PROBLEM DESCRIPTION: Look through the records below and state how many lines carry the string "Soil", adding nothing.

INPUT:
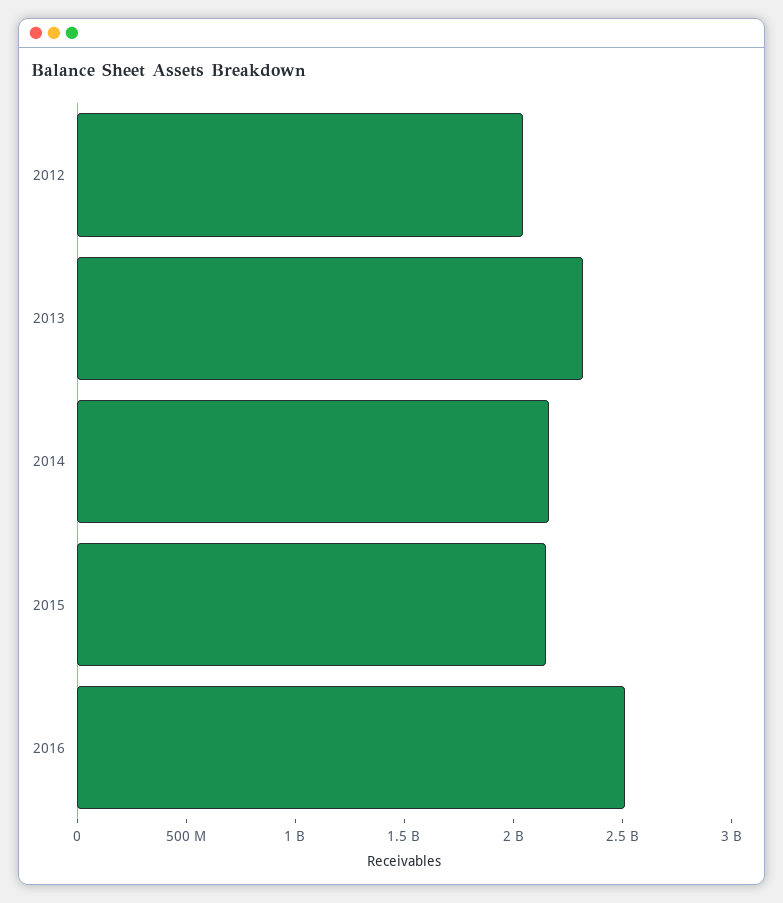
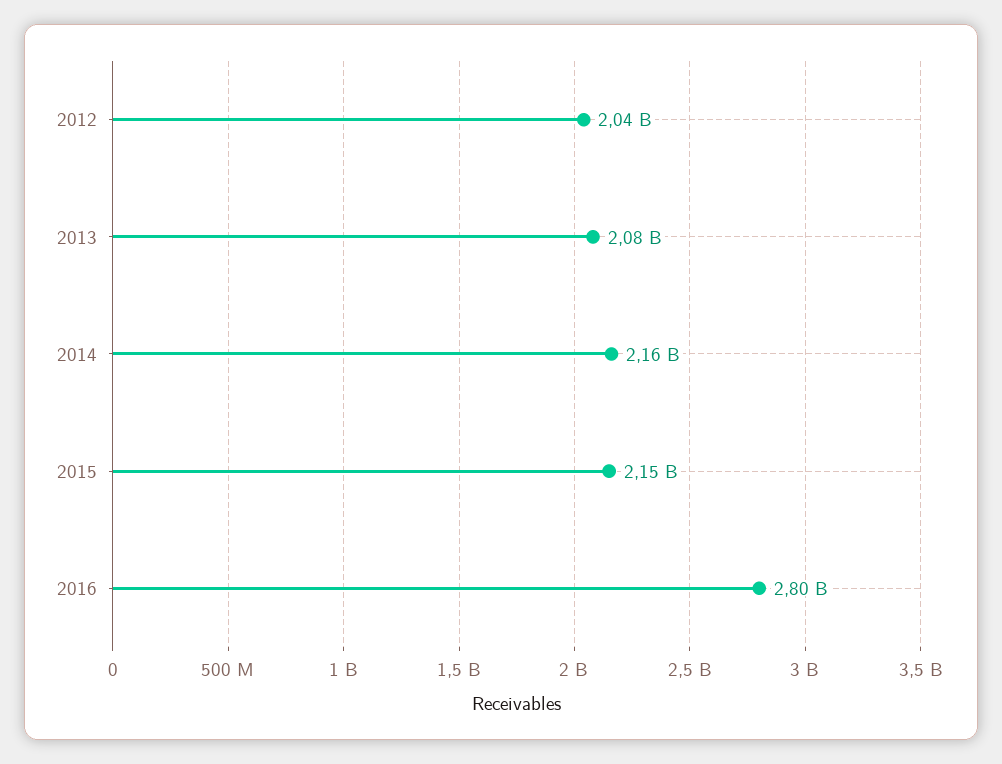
  {
    "2012": 2040000000,
-   "2013": 2300000000,
+   "2013": 2080000000,
    "2014": 2160000000,
    "2015": 2150000000,
-   "2016": 2500000000
+   "2016": 2800000000
  }

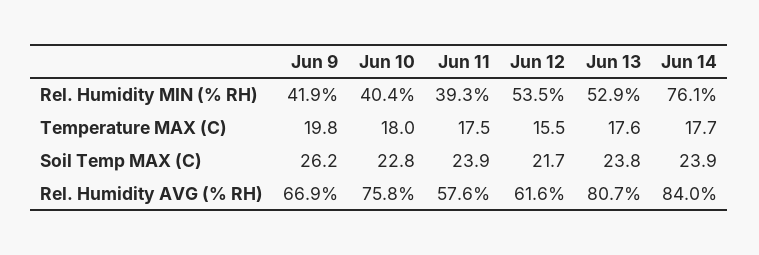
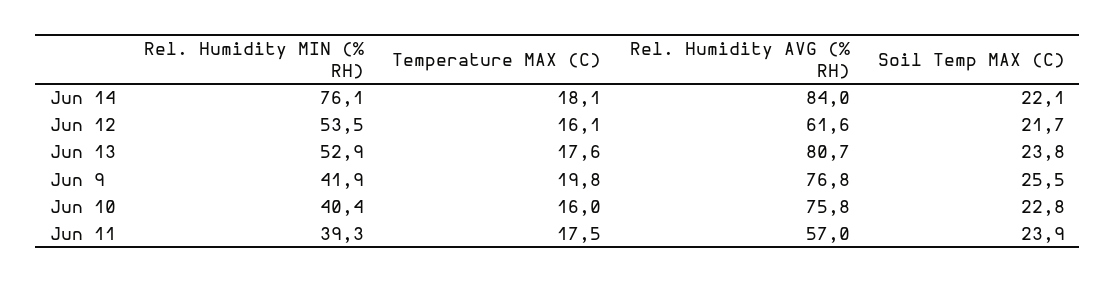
  {
    "Jun 9": {
      "Rel. Humidity MIN (% RH)": 41.9,
      "Temperature MAX (C)": 19.8,
-     "Soil Temp MAX (C)": 26.2,
+     "Soil Temp MAX (C)": 25.5,
-     "Rel. Humidity AVG (% RH)": 66.9
+     "Rel. Humidity AVG (% RH)": 76.8
    },
    "Jun 10": {
      "Rel. Humidity MIN (% RH)": 40.4,
-     "Temperature MAX (C)": 18,
+     "Temperature MAX (C)": 16,
      "Soil Temp MAX (C)": 22.8,
      "Rel. Humidity AVG (% RH)": 75.8
    },
    "Jun 11": {
      "Rel. Humidity MIN (% RH)": 39.3,
      "Temperature MAX (C)": 17.5,
      "Soil Temp MAX (C)": 23.9,
-     "Rel. Humidity AVG (% RH)": 57.6
+     "Rel. Humidity AVG (% RH)": 57
    },
    "Jun 12": {
      "Rel. Humidity MIN (% RH)": 53.5,
-     "Temperature MAX (C)": 15.5,
+     "Temperature MAX (C)": 16.1,
      "Soil Temp MAX (C)": 21.7,
      "Rel. Humidity AVG (% RH)": 61.6
    },
    "Jun 13": {
      "Rel. Humidity MIN (% RH)": 52.9,
      "Temperature MAX (C)": 17.6,
      "Soil Temp MAX (C)": 23.8,
      "Rel. Humidity AVG (% RH)": 80.7
    },
    "Jun 14": {
      "Rel. Humidity MIN (% RH)": 76.1,
-     "Temperature MAX (C)": 17.7,
+     "Temperature MAX (C)": 18.1,
-     "Soil Temp MAX (C)": 23.9,
+     "Soil Temp MAX (C)": 22.1,
      "Rel. Humidity AVG (% RH)": 84
    }
  }

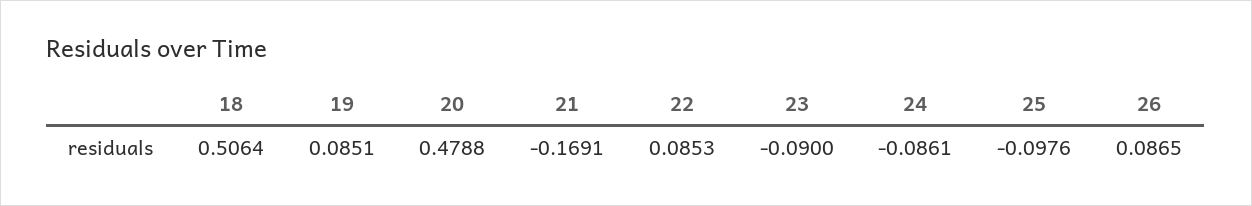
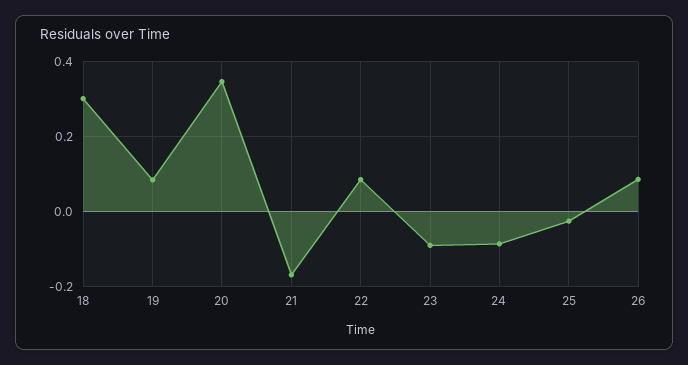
  {
-   "18": 0.5064,
+   "18": 0.3,
    "19": 0.0851,
-   "20": 0.4788,
+   "20": 0.34,
    "21": -0.1691,
    "22": 0.0853,
    "23": -0.09,
    "24": -0.0861,
-   "25": -0.0976,
+   "25": -0.02,
    "26": 0.0865
  }

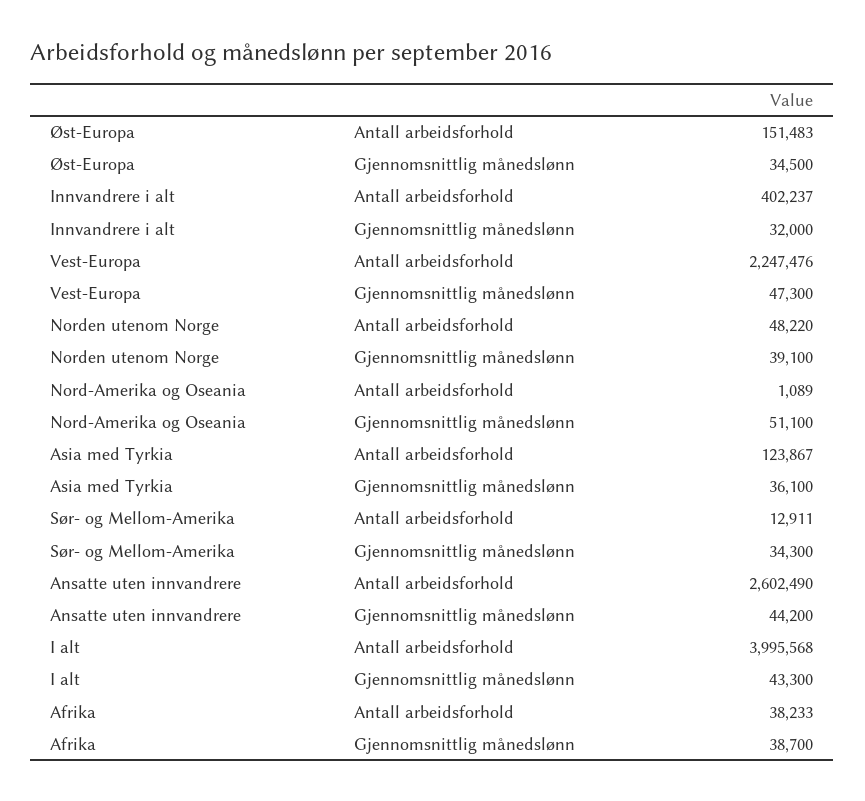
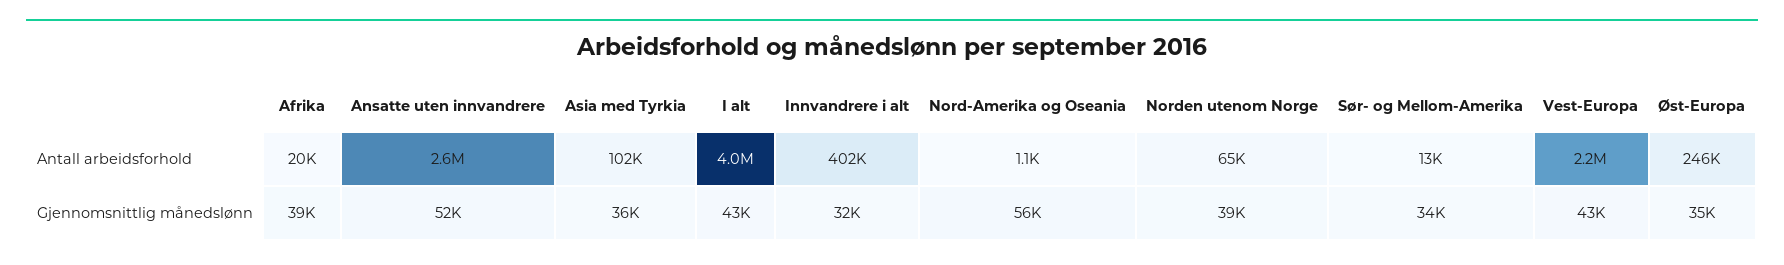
  {
    "Øst-Europa": {
-     "Antall arbeidsforhold": 151483,
+     "Antall arbeidsforhold": 246000,
      "Gjennomsnittlig månedslønn": 34500
    },
    "Innvandrere i alt": {
      "Antall arbeidsforhold": 402237,
      "Gjennomsnittlig månedslønn": 32000
    },
    "Vest-Europa": {
      "Antall arbeidsforhold": 2247476,
-     "Gjennomsnittlig månedslønn": 47300
+     "Gjennomsnittlig månedslønn": 43000
    },
    "Norden utenom Norge": {
-     "Antall arbeidsforhold": 48220,
+     "Antall arbeidsforhold": 65000,
      "Gjennomsnittlig månedslønn": 39100
    },
    "Nord-Amerika og Oseania": {
      "Antall arbeidsforhold": 1089,
-     "Gjennomsnittlig månedslønn": 51100
+     "Gjennomsnittlig månedslønn": 56000
    },
    "Asia med Tyrkia": {
-     "Antall arbeidsforhold": 123867,
+     "Antall arbeidsforhold": 102000,
      "Gjennomsnittlig månedslønn": 36100
    },
    "Sør- og Mellom-Amerika": {
      "Antall arbeidsforhold": 12911,
      "Gjennomsnittlig månedslønn": 34300
    },
    "Ansatte uten innvandrere": {
      "Antall arbeidsforhold": 2602490,
-     "Gjennomsnittlig månedslønn": 44200
+     "Gjennomsnittlig månedslønn": 52000
    },
    "I alt": {
      "Antall arbeidsforhold": 3995568,
      "Gjennomsnittlig månedslønn": 43300
    },
    "Afrika": {
-     "Antall arbeidsforhold": 38233,
+     "Antall arbeidsforhold": 20000,
      "Gjennomsnittlig månedslønn": 38700
    }
  }

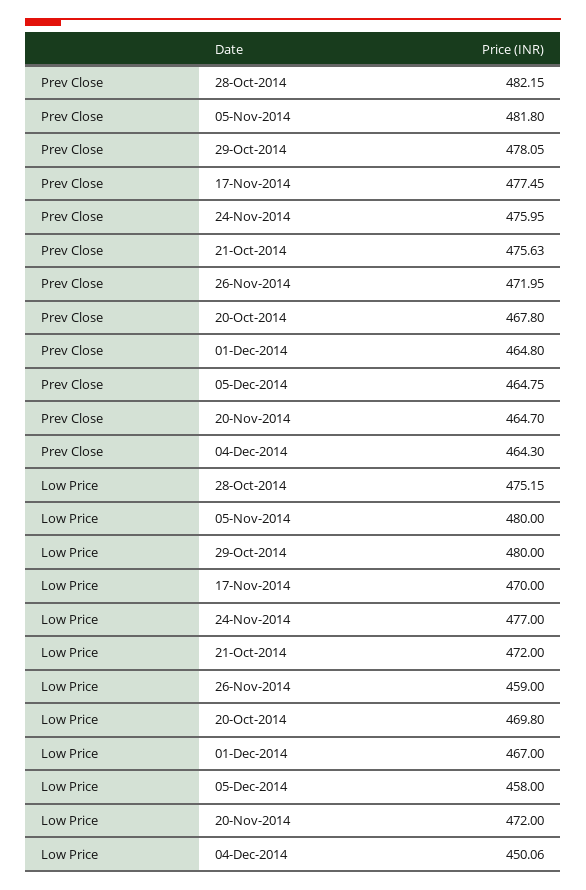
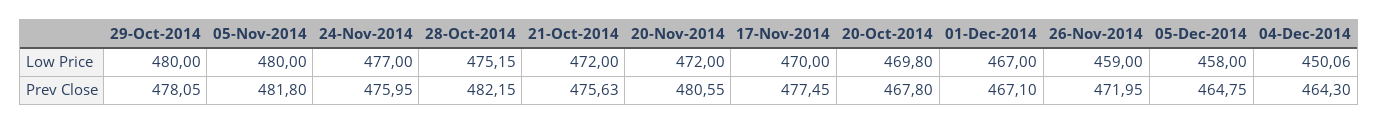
  {
    "Prev Close": {
      "28-Oct-2014": 482.15,
      "05-Nov-2014": 481.8,
      "29-Oct-2014": 478.05,
      "17-Nov-2014": 477.45,
      "24-Nov-2014": 475.95,
      "21-Oct-2014": 475.63,
      "26-Nov-2014": 471.95,
      "20-Oct-2014": 467.8,
-     "01-Dec-2014": 464.8,
+     "01-Dec-2014": 467.1,
      "05-Dec-2014": 464.75,
-     "20-Nov-2014": 464.7,
+     "20-Nov-2014": 480.55,
      "04-Dec-2014": 464.3
    },
    "Low Price": {
      "28-Oct-2014": 475.15,
      "05-Nov-2014": 480,
      "29-Oct-2014": 480,
      "17-Nov-2014": 470,
      "24-Nov-2014": 477,
      "21-Oct-2014": 472,
      "26-Nov-2014": 459,
      "20-Oct-2014": 469.8,
      "01-Dec-2014": 467,
      "05-Dec-2014": 458,
      "20-Nov-2014": 472,
      "04-Dec-2014": 450.06
    }
  }

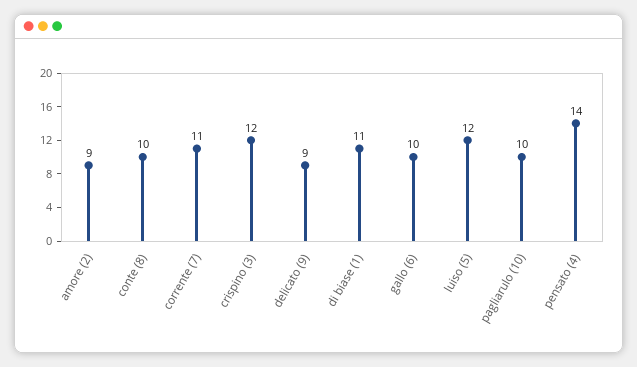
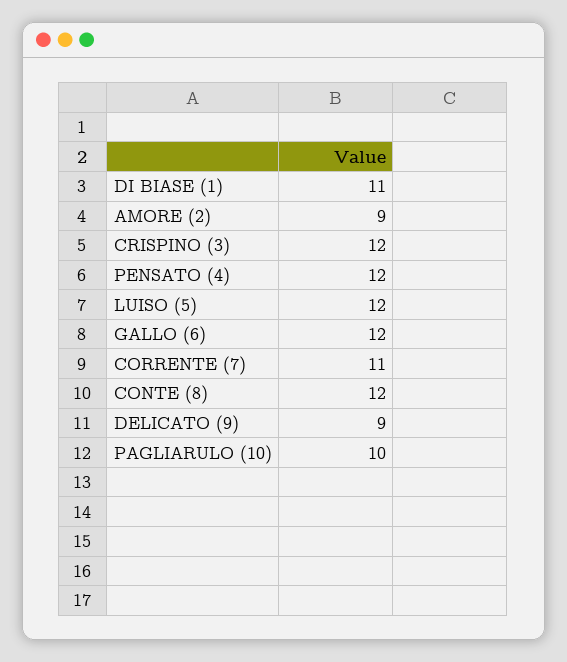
  {
    "amore (2)": 9,
-   "conte (8)": 10,
+   "conte (8)": 12,
    "corrente (7)": 11,
    "crispino (3)": 12,
    "delicato (9)": 9,
    "di biase (1)": 11,
-   "gallo (6)": 10,
+   "gallo (6)": 12,
    "luiso (5)": 12,
    "pagliarulo (10)": 10,
-   "pensato (4)": 14
+   "pensato (4)": 12
  }

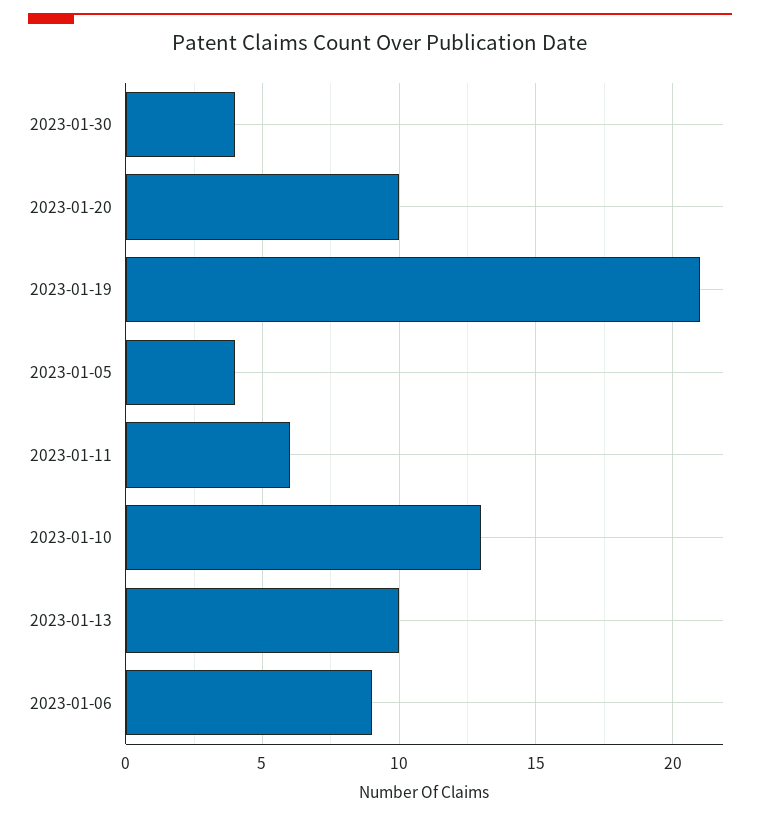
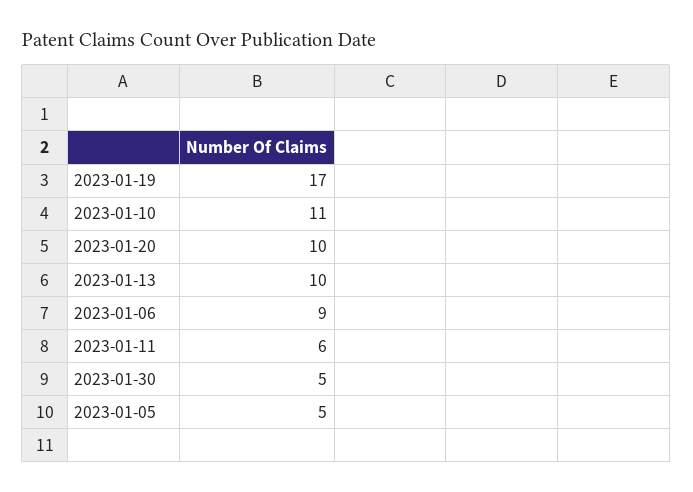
  {
-   "2023-01-30": 4,
+   "2023-01-30": 5,
    "2023-01-20": 10,
-   "2023-01-19": 21,
+   "2023-01-19": 17,
-   "2023-01-05": 4,
+   "2023-01-05": 5,
    "2023-01-11": 6,
-   "2023-01-10": 13,
+   "2023-01-10": 11,
    "2023-01-13": 10,
    "2023-01-06": 9
  }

SOLUTION FOR THIS PROBLEM: 8